We have been called upon to examine a statutory scheme that has the potential for the optimum of federalism. . . . The success of their federalist venture will depend not only upon the grace, but also the substance of movement by both partners in the ballet.  We have endeavored to ink a most self-effacing role for the federal judiciary, one which should foster a harmonious background to the dance and necessitate intervention only when a point of unmelodious discord seriously threatens the contrapuntal balance. 

[26] Save the Bay, Inc. v. Adm'r of EPA, 556 F.2d 1282 (5th Cir. 1977); District of Columbia v. Schramm, 631 F.2d 854 (D.C. Cir. 1980).

[27] States applying for authority must show that their permitting programs will be at least as stringent as the federal permitting program.  33 U.S.C. § 1342(b)(1)(A) (state permit programs must show that they "insure compliance with" all provisions of the Clean Water Act).  Once a state has illustrated that its permit program will comply with the requirements of the Clean Water Act, it is authorized to issue and enforce its own permits for water pollution.

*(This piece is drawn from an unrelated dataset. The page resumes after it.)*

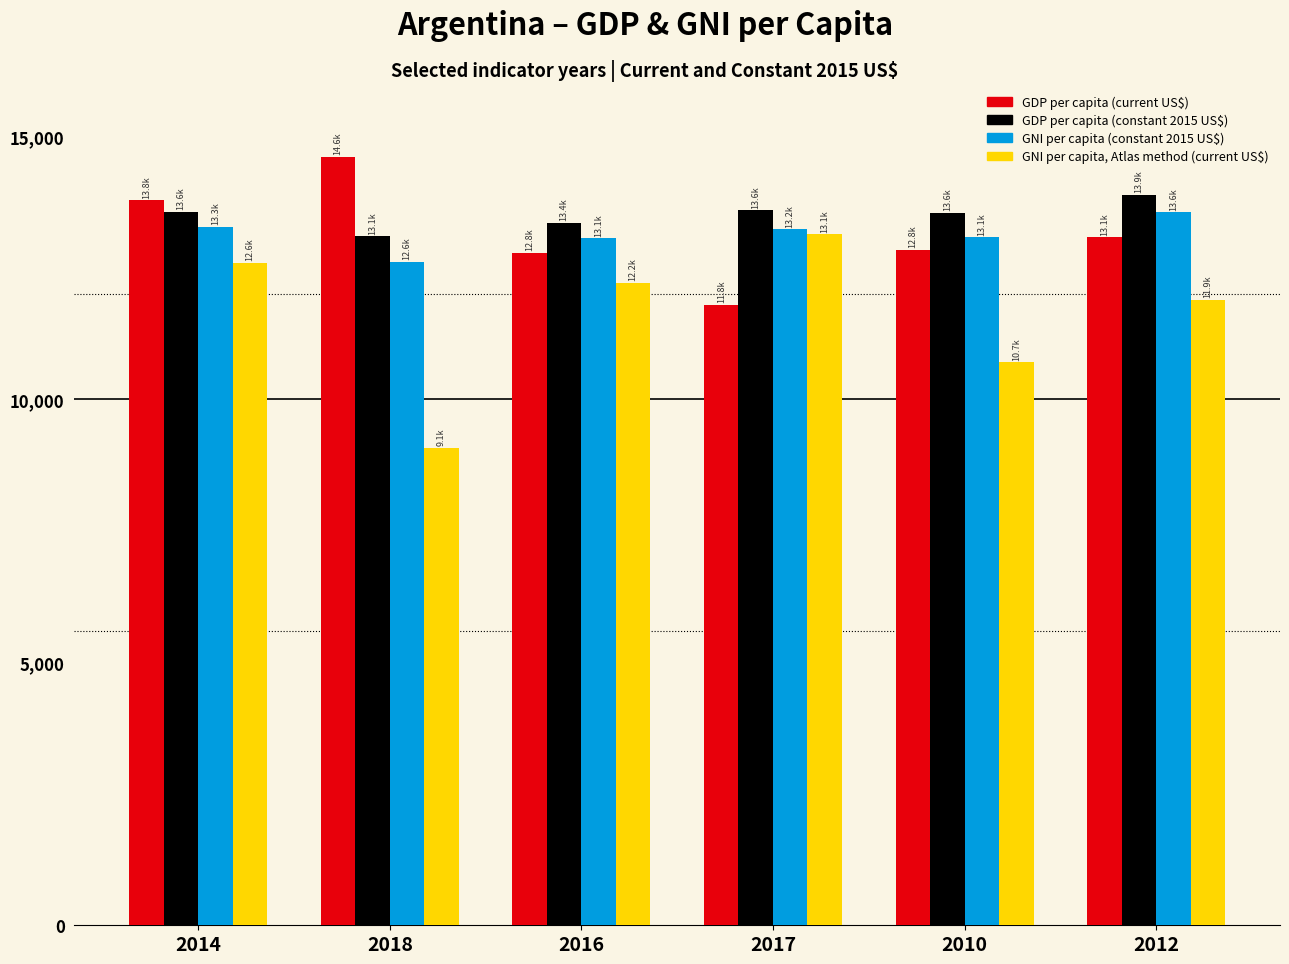

What is the value of the GNI per capita (constant 2015 US$) bar at the 4th from the left?

13236.2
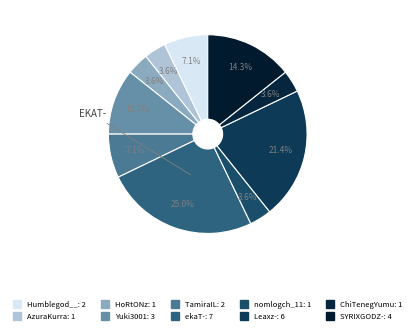

How many segments does this pie chart have?

10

[28] The delegation of power to the State of Wisconsin is explicit:  "The program that you conduct pursuant to this authority must at all times be in accordance with Section 402 of the Act, all guidelines promulgated pursuant to Section 304(h)(2) of the Act, and the Memorandum of Agreement between the Regional Administrator of EPA's Region V and the Administrator of the Division of Environmental Protection, Wisconsin Department of Natural Resources . . . ."  Letter from Russell E. Train, U.S. E.P.A., to Governor Patrick J. Lucey, dated Feb. 4, 1974, granting authority to conduct a State Permit Program.

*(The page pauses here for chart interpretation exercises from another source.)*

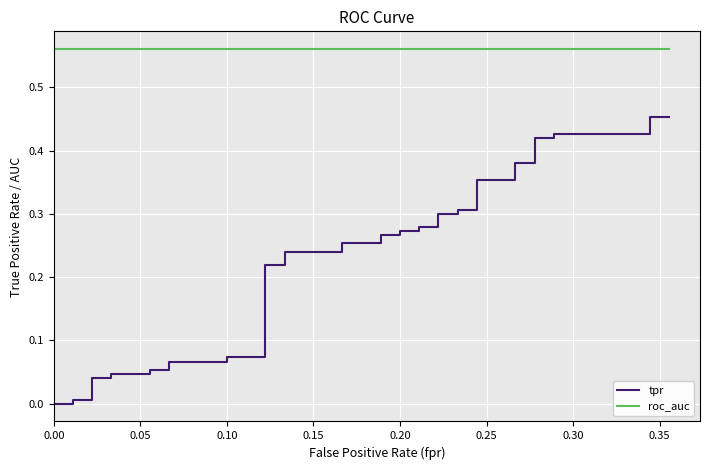

What is the value of the roc_auc point at the 6th from the left?

0.6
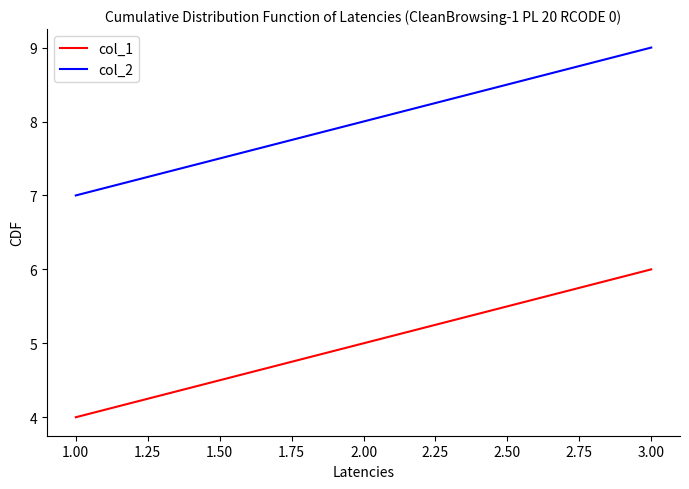

The col_1 series shows 5 at 2.00. True or false?

True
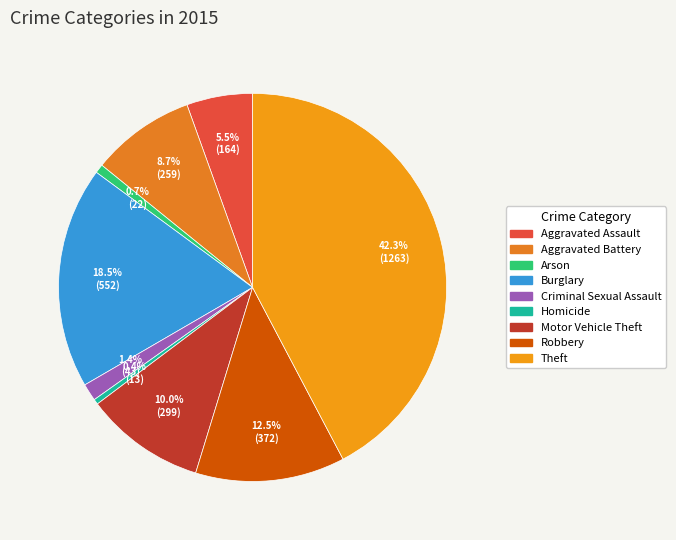

What is the total percentage of Aggravated Battery and Criminal Sexual Assault?

10.1%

[29] Save the Bay, 556 F.2d at 1294.

[30] Andersen v. DNR, 2010 WI App 64, 27, 324 Wis. 2d 828, 783 N.W.2d 877.

[31] District of Columbia v. Schramm, 631 F.2d 854 (D.C. Cir. 1980).

[32] N. States Power Co. v. Bugher, 189 Wis. 2d 541, 525 N.W.2d 723 (1995) (holding federal claims were precluded because they should have been raised during state administrative proceedings); Hogan v. Musolf, 163 Wis. 2d 1, 471 N.W.2d 216 (1991) (Department of Revenue and Tax Appeals Commission have authority to determine whether state tax laws violate federal laws); Froebel v. Meyer, 217 F.3d 928 (7th Cir. 2000) (federal Clean Water Act claim should have been brought in state administrative and court tribunals, not federal courts); Am. Paper Inst. Inc. v. U.S. EPA, 890 F.2d 869, 875 (7th Cir. 1989) (state courts are competent to decide questions of federal law).